Auch wenn es darauf nicht mehr ankam, wies der AGH darauf hin, dass die Klage auch in der Sache unbegründet wäre. Der Kläger sei nach § 31a Abs. 1 S. 1, Abs. 6 BRAO dazu verpflichtet, die für die Nutzung des für ihn als zugelassenen Rechtsanwalt eingerichteten beAs als erforderliche technische Einrichtung vorzuhalten sowie Zustellungen und den Zugang von Mitteilungen über das beA zur Kenntnis zu nehmen. Hierfür gäbe es auch keine gesetzliche oder sonstige Ausnahme. Wenn der Kläger die Pflichten eines zugelassenen Rechtsanwalts nicht (mehr) erfüllen will – könne und müsse er seine Zulassung zurückgeben.

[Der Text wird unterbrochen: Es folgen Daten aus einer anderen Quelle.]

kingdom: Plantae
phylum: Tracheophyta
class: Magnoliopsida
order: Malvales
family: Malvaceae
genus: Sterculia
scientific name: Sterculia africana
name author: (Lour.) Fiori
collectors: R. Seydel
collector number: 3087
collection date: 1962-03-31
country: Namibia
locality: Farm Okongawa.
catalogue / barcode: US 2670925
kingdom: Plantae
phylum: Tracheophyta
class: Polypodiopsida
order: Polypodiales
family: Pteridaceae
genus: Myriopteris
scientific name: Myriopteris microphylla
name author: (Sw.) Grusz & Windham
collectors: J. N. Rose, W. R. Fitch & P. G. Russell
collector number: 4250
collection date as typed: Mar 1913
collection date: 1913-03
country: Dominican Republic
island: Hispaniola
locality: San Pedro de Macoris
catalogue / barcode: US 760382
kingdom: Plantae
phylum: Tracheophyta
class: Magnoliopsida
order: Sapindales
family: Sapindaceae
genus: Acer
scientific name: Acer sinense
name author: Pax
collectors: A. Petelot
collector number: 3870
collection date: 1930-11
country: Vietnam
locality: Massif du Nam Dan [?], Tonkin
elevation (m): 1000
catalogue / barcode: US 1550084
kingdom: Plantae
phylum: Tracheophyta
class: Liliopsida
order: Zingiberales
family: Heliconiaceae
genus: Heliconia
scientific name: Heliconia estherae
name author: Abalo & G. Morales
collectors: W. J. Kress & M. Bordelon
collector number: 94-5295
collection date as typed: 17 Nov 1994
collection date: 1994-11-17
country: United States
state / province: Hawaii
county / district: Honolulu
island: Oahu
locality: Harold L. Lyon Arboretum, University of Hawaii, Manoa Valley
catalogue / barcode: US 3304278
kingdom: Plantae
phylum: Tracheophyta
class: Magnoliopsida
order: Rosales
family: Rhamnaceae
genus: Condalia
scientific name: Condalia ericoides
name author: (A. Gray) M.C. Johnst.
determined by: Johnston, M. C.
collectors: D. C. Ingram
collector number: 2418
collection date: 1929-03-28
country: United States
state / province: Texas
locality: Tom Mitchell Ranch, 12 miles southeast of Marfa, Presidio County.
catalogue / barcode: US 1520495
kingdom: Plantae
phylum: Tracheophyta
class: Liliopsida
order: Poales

Es ist nicht das erste Mal, dass sich ein Anwaltsgerichtshof mit dem beA für Rechtsanwälte im höheren Alter befassen musste: Wie wir in unserem Kammerreport vom 24.11.2016 (Seite 9: „Alter schützt vorm beA nicht“) berichteten, entschied bereits der Niedersächsische Anwaltsgerichtshof, dass die BRAK das beA für jeden eingetragenen Rechtsanwalt, unabhängig von dessen Alter, einzurichten hat. Auch sei es nicht zu beanstanden, dass der Gesetzgeber hierfür keine Ausnahmeregelungen vorgesehen hat. Zu diesem Zeitpunkt gab es noch keine ausdrücklich gesetzlich geregelte passive Nutzungspflicht, denn § 31a Abs. 6 BRAO wurde erst zum 1.1.2018 eingeführt.